Does this guarantee that the GBP will reject $1.60 once again? Absolutely not. Yet continued failure at this level and consistently net-short speculative futures positioning suggests “smart money” is positioned for further British Pound weakness. We would need to see a substantive break to change our generally bearish GBPUSD bias.

Sharp moves in Euro/US Dollar positioning suggest the Euro could continue to trade higher against the USD.

FX Options traders are near their most bullish the Euro against the US Dollar since the EURUSD traded toward $1.48 in April of last year.
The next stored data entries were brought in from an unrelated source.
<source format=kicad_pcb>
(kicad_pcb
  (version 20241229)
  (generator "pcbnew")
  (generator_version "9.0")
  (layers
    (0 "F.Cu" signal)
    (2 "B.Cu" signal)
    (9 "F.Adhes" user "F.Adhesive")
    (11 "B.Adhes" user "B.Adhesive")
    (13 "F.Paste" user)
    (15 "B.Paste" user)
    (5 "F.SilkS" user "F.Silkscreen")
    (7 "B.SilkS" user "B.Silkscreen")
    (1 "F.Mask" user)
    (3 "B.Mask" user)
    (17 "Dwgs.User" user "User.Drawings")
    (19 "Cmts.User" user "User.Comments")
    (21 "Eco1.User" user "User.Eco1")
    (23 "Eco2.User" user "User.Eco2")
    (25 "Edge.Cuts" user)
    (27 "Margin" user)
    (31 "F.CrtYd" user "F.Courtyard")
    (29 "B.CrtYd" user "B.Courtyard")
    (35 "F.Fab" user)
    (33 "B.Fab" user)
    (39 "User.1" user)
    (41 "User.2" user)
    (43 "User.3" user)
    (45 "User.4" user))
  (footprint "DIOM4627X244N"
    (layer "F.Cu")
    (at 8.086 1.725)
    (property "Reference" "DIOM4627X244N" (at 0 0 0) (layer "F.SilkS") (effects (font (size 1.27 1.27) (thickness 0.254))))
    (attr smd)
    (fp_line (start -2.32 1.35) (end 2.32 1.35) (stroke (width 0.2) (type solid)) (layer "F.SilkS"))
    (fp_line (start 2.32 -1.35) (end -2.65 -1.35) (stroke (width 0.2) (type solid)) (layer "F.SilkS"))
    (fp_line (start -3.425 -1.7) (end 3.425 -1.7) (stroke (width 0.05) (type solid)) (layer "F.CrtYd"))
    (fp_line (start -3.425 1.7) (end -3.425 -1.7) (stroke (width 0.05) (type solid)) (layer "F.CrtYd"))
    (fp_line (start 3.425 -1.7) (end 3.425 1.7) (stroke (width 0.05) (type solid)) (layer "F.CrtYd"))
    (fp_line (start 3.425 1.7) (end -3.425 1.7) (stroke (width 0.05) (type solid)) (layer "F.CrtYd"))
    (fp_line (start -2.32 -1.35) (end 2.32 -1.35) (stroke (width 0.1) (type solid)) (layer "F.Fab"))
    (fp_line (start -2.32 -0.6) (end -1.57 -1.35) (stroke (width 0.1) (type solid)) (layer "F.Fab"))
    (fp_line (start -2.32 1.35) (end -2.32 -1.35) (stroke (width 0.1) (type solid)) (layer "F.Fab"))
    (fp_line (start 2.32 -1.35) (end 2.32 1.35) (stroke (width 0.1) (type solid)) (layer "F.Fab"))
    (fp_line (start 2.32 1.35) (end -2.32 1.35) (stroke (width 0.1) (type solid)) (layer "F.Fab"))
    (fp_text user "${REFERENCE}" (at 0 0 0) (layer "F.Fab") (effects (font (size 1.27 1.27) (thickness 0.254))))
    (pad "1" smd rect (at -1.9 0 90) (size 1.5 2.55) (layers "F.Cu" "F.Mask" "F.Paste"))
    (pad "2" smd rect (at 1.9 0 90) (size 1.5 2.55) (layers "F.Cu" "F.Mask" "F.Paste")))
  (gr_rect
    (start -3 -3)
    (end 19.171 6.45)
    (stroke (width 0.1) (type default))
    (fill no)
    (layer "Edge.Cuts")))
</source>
CFTC Commitment of Traders data likewise shows that Non commercial traders—large speculators—are their least short Euro since November.

The Euro nonetheless trades nearly unchanged through March and has thus far shown little willingness to make a sustained move towards $1.35. The beginning of the month can quite often bring a new trend, and we indeed may wait until the first full week of April trading before calling for a bigger rally.

All else remaining equal, FX Futures and Options sentiment/positioning favors short-term Euro/US Dollar gains.

The Australian Dollar sees risks of further short-term declines as FX futures and options traders scale back previous AUDUSD long positions.

Last week we wrote, ”Australian Dollar options traders were their most bullish AUDUSD since the pair set a record high in July, 2011, and extremely one-sided sentiment warns that the pair may be a significant turning point.” Such one-sided sentiment warned of “potential sentiment extremes and an Australian Dollar top.” .

Already we see that the AUDUSD has pulled back significantly, and a break of 1.0340 targets a move towards 1.0200. Given a comparatively bullish Euro outlook and an otherwise directionless US Dollar, this author favors a position on Euro/Australian Dollar higher through the foreseeable future.

The views expressed are not FNArena's (see our disclaimer).